Start of Records to use

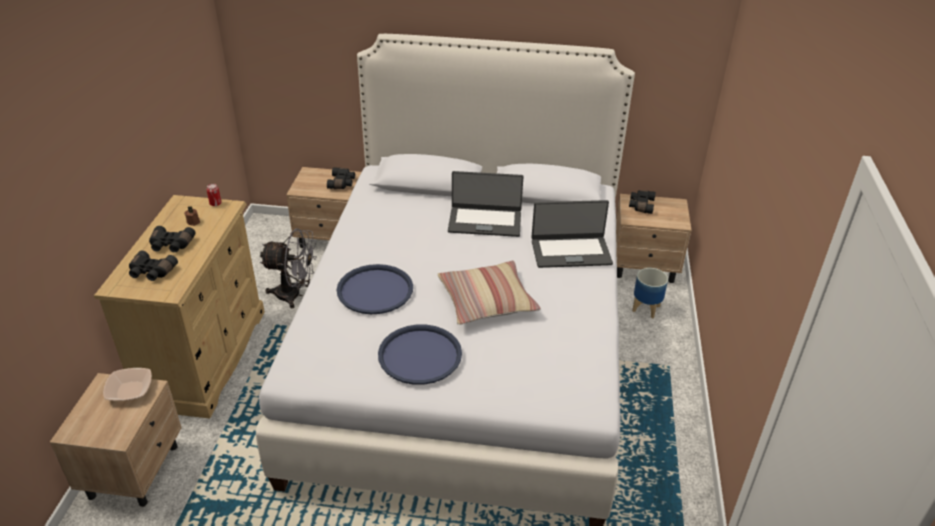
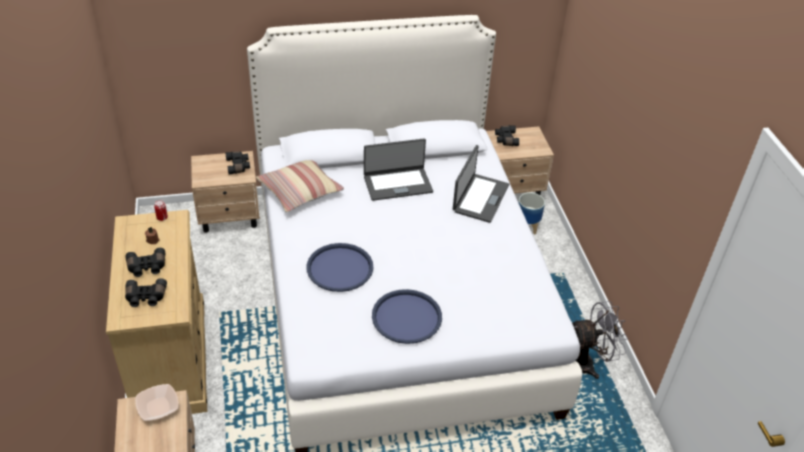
camera: 20 degrees left, 5 degrees up
(295, 295) = (224, 280): grey fan -> grey fan (587, 364)
(487, 301) = (434, 257): pillow -> pillow (300, 190)
(570, 252) = (480, 198): laptop -> laptop turned 45 degrees counterclockwise

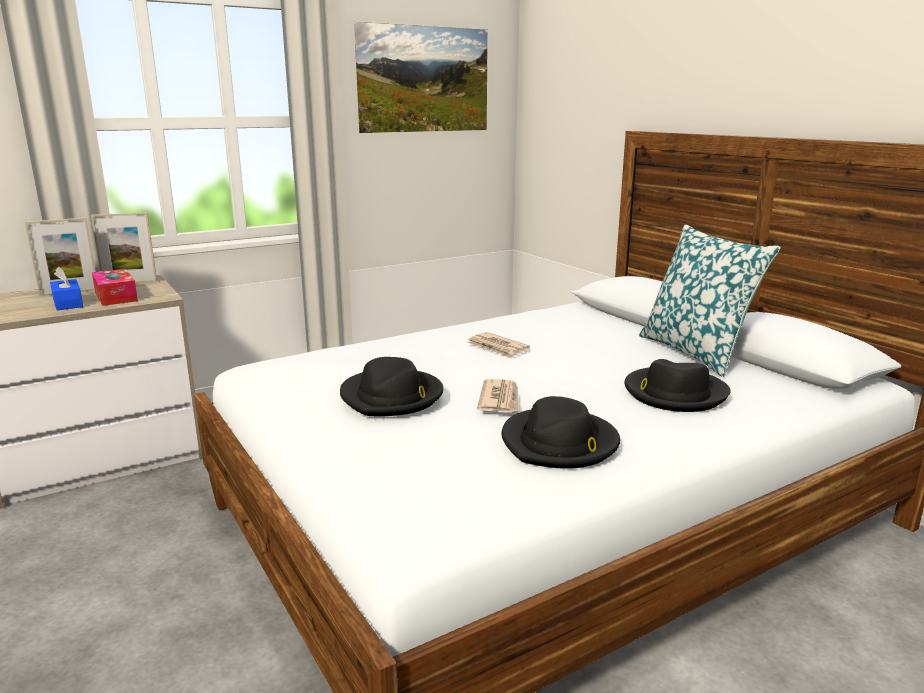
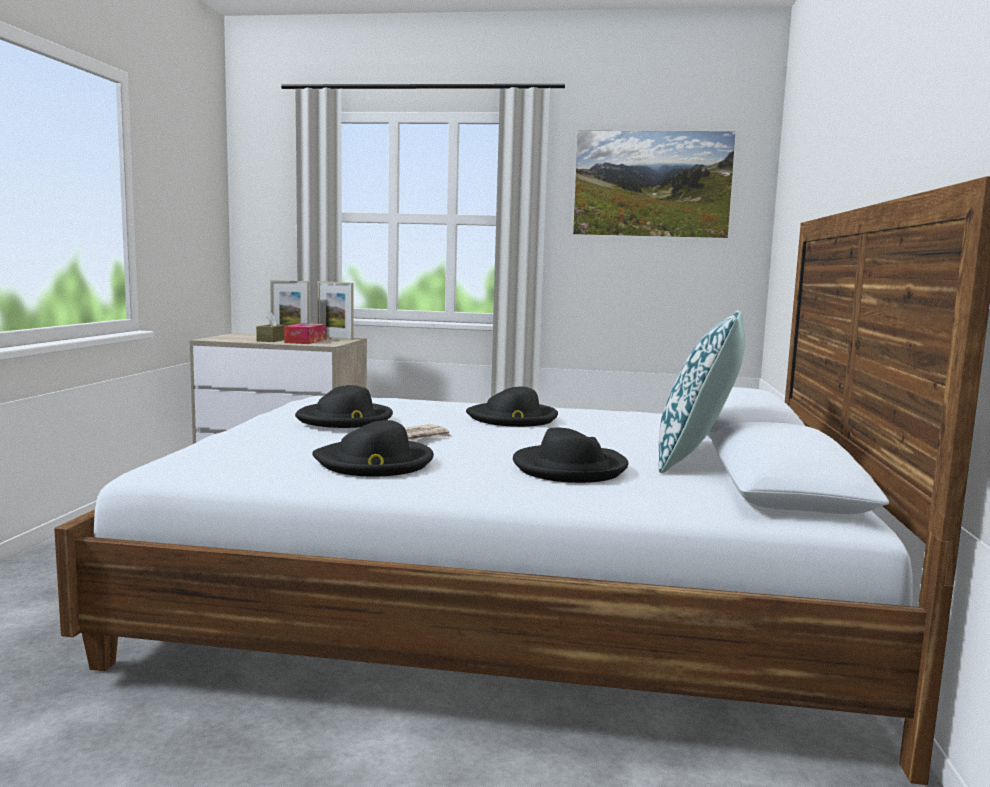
camera: 40 degrees right, 10 degrees down
(68, 303) = (272, 340): blue tissue box -> brown tissue box
(497, 348) = (513, 418): newspaper -> black hat

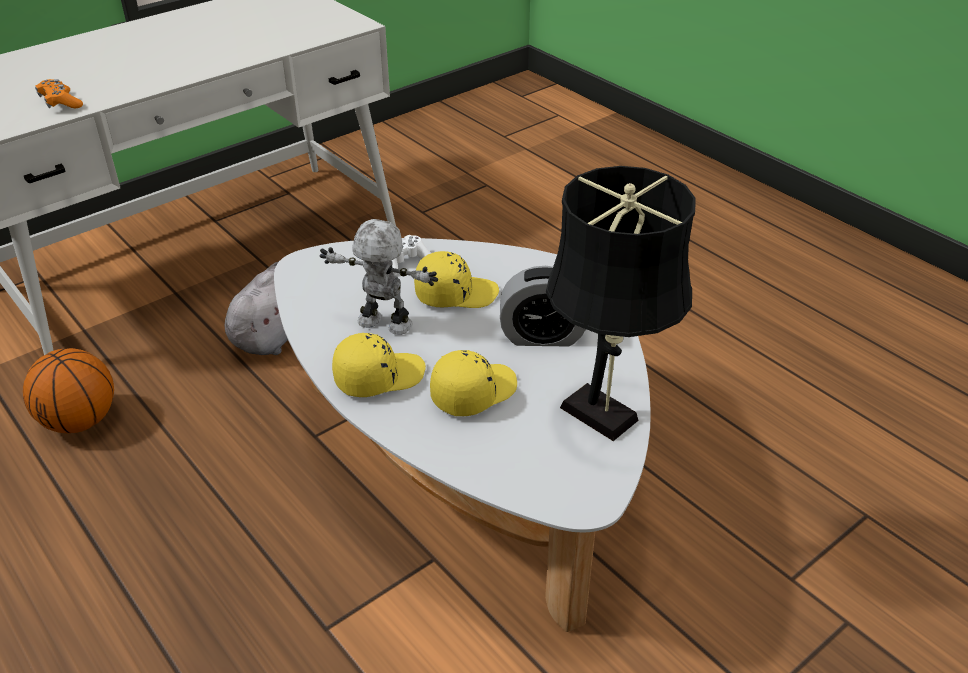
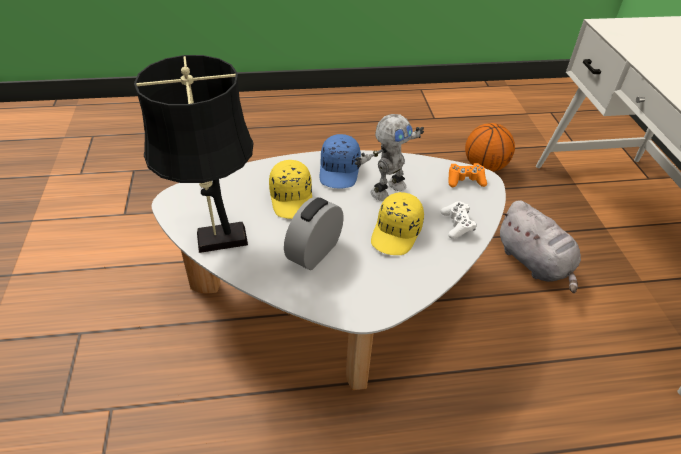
camera: 120 degrees right, 5 degrees up
(60, 103) = (645, 50): orange game controller -> orange game controller (465, 180)
(378, 376) = (340, 171): yellow cap -> blue cap

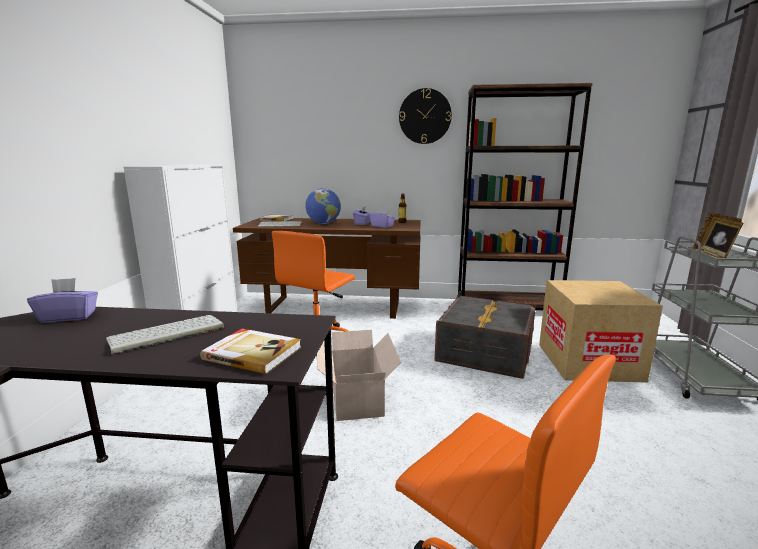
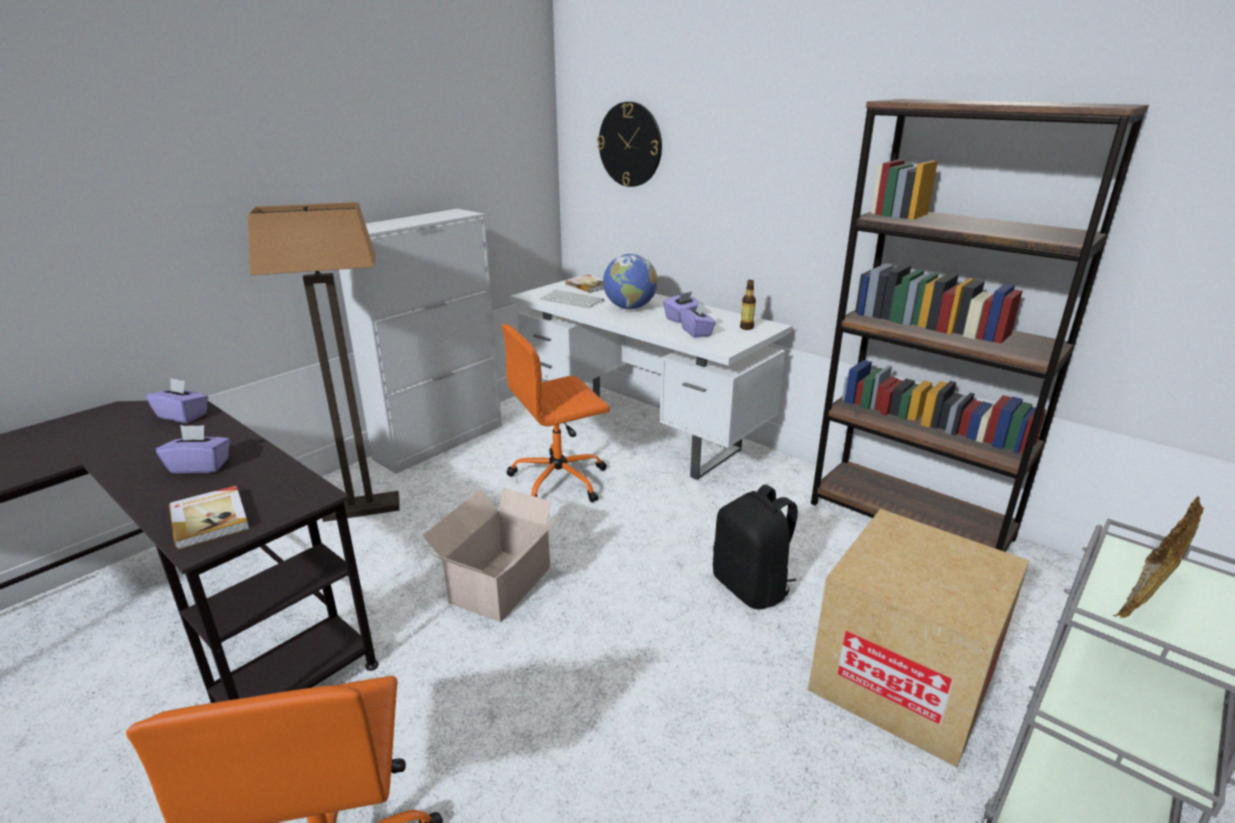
camera: 35 degrees right, 10 degrees up
(165, 334) = (200, 466): keyboard -> purple tissue box
(189, 396) = (362, 508): none -> floor lamp
(335, 307) = (641, 433): brown desk -> white desk
(425, 116) = (820, 142): wall clock -> wall clock (630, 144)
(485, 352) = (752, 587): grey storage box -> black backpack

End of Records to use

Would you retype every line shown above exactly, leaving the pictures aside?

camera: 20 degrees left, 5 degrees up
(295, 295) = (224, 280): grey fan -> grey fan (587, 364)
(487, 301) = (434, 257): pillow -> pillow (300, 190)
(570, 252) = (480, 198): laptop -> laptop turned 45 degrees counterclockwise

camera: 40 degrees right, 10 degrees down
(68, 303) = (272, 340): blue tissue box -> brown tissue box
(497, 348) = (513, 418): newspaper -> black hat

camera: 120 degrees right, 5 degrees up
(60, 103) = (645, 50): orange game controller -> orange game controller (465, 180)
(378, 376) = (340, 171): yellow cap -> blue cap

camera: 35 degrees right, 10 degrees up
(165, 334) = (200, 466): keyboard -> purple tissue box
(189, 396) = (362, 508): none -> floor lamp
(335, 307) = (641, 433): brown desk -> white desk
(425, 116) = (820, 142): wall clock -> wall clock (630, 144)
(485, 352) = (752, 587): grey storage box -> black backpack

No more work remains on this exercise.